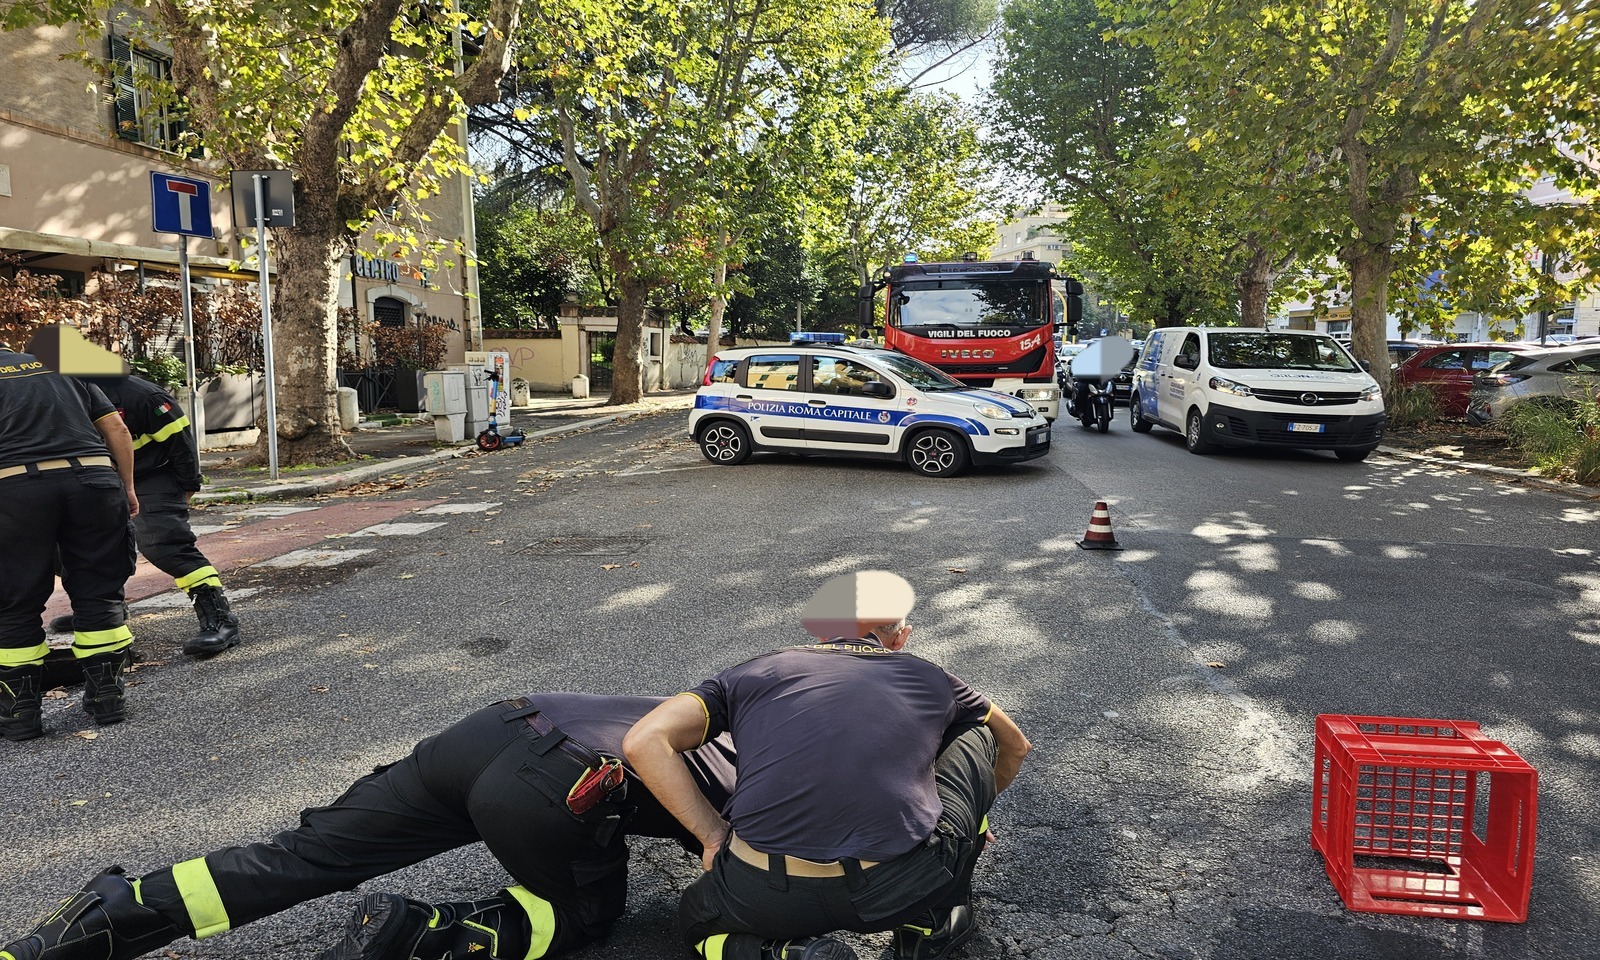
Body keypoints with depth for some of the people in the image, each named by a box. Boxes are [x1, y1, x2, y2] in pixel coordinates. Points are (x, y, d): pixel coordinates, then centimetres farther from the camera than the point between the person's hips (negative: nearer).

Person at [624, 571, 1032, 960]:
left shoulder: (752, 673, 17)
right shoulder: (930, 678, 19)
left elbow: (644, 742, 4)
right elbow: (1015, 747, 38)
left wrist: (715, 835, 11)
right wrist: (974, 809, 55)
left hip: (763, 898, 1)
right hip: (906, 888, 0)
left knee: (696, 920, 39)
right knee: (976, 734, 26)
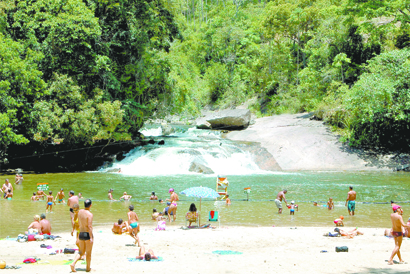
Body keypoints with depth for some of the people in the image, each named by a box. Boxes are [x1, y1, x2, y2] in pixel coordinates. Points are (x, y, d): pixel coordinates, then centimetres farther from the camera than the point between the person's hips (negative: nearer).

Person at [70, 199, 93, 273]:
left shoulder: (80, 211, 5)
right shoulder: (89, 214, -17)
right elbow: (89, 226, -21)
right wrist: (91, 238, -19)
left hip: (81, 234, 6)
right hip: (87, 234, -6)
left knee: (81, 252, 16)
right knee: (88, 252, 9)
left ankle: (73, 264, -3)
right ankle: (88, 268, 20)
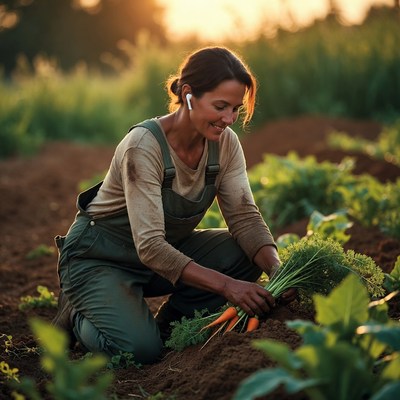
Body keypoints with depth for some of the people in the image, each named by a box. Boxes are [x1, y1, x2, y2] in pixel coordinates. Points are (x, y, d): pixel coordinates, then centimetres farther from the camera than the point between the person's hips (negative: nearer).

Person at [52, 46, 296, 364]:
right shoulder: (143, 145, -31)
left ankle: (167, 324, 2)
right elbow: (149, 247, -35)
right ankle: (78, 316, 4)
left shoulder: (225, 142, -11)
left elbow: (245, 217, -11)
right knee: (141, 349, -30)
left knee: (250, 255, -17)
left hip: (169, 249, 7)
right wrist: (226, 286, -43)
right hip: (99, 257, -6)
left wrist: (277, 270, -31)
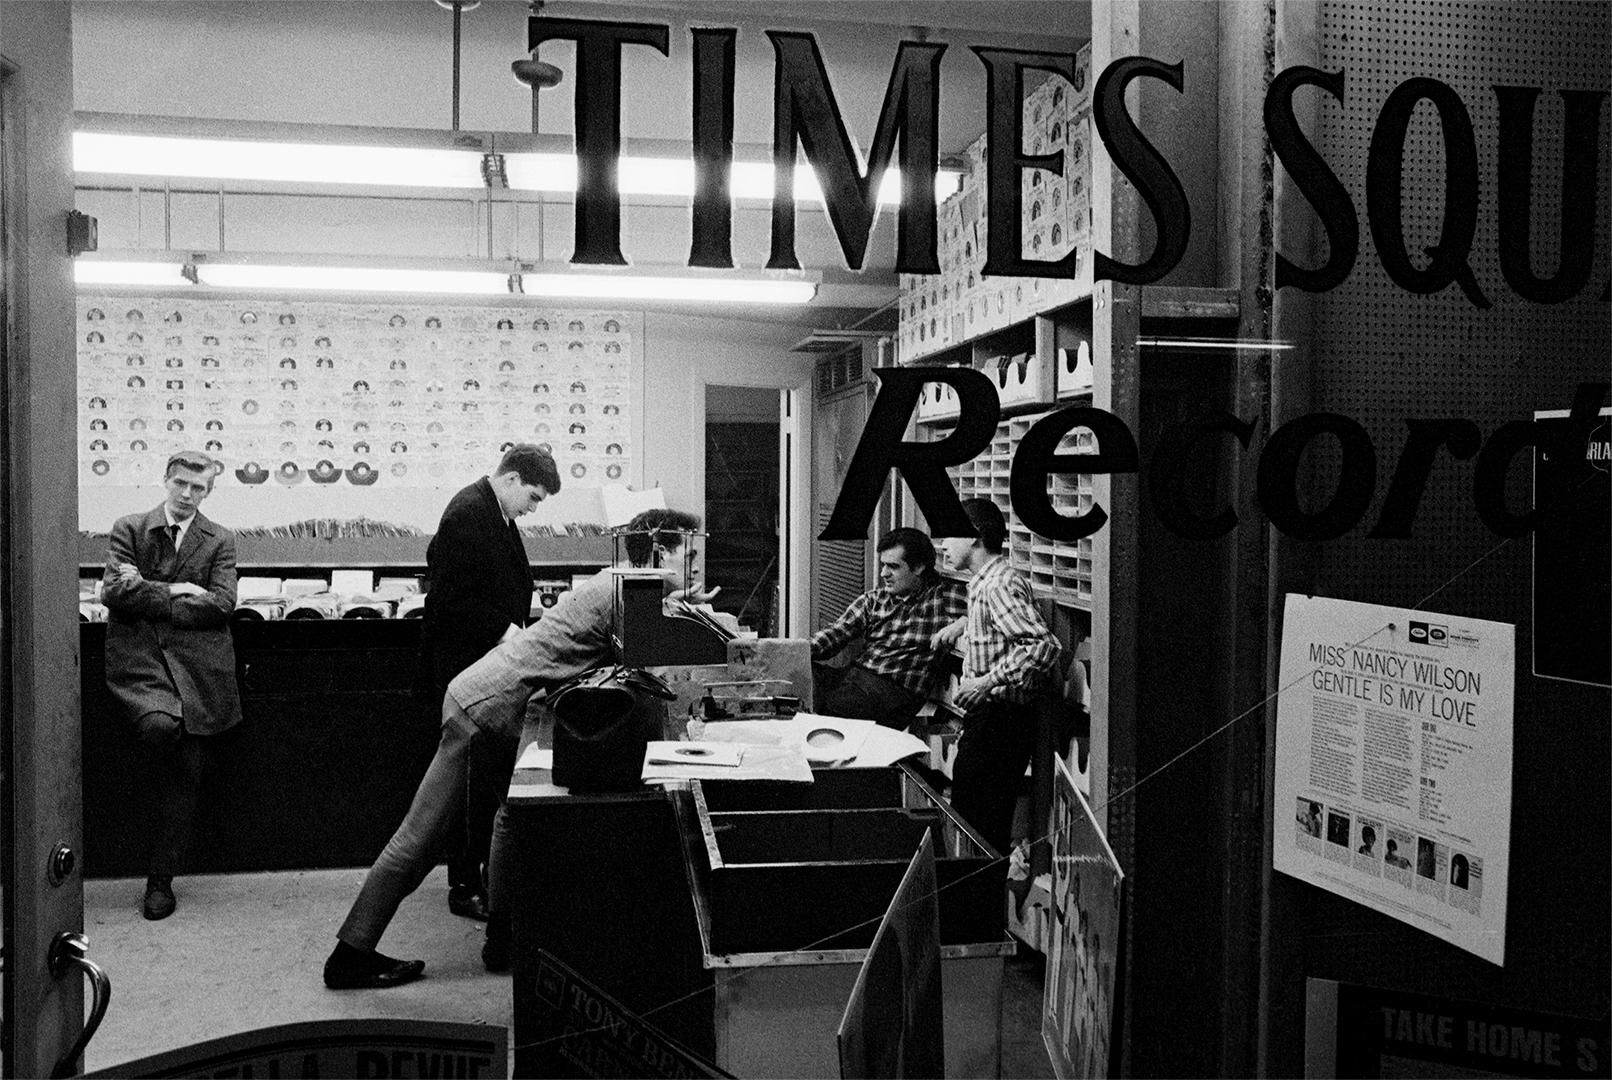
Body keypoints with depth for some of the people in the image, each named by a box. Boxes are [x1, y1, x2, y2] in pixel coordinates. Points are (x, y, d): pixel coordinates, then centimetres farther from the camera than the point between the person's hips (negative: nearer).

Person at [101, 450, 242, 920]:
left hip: (198, 661, 1)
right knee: (161, 725, -33)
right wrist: (173, 591, -6)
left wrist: (148, 596, -4)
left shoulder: (220, 541, 10)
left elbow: (221, 604, -3)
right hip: (140, 657, 0)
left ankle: (161, 879, 11)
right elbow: (113, 591, -2)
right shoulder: (129, 529, 11)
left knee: (186, 774, -1)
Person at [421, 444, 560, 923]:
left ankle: (483, 874, 25)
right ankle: (465, 887, 6)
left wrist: (516, 630, 12)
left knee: (495, 772, 14)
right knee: (474, 780, -4)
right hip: (466, 668, -10)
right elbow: (452, 597, -22)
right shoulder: (467, 514, -16)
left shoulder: (496, 515, 15)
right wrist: (504, 630, -22)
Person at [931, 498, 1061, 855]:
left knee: (982, 826, -6)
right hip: (988, 717, 10)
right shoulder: (984, 583, 13)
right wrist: (963, 623, 22)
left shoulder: (1000, 585, -18)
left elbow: (1043, 646, -28)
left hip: (1000, 718, -10)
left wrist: (988, 682, -27)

+-------+

Reproduce exactly the line containing "right hip: (988, 717, 10)" and every line after it through the end of the records above, and nothing else.

SOLUTION ->
right hip: (988, 717, 10)
right shoulder: (984, 583, 13)
right wrist: (963, 623, 22)
left shoulder: (1000, 585, -18)
left elbow: (1043, 646, -28)
left hip: (1000, 718, -10)
left wrist: (988, 682, -27)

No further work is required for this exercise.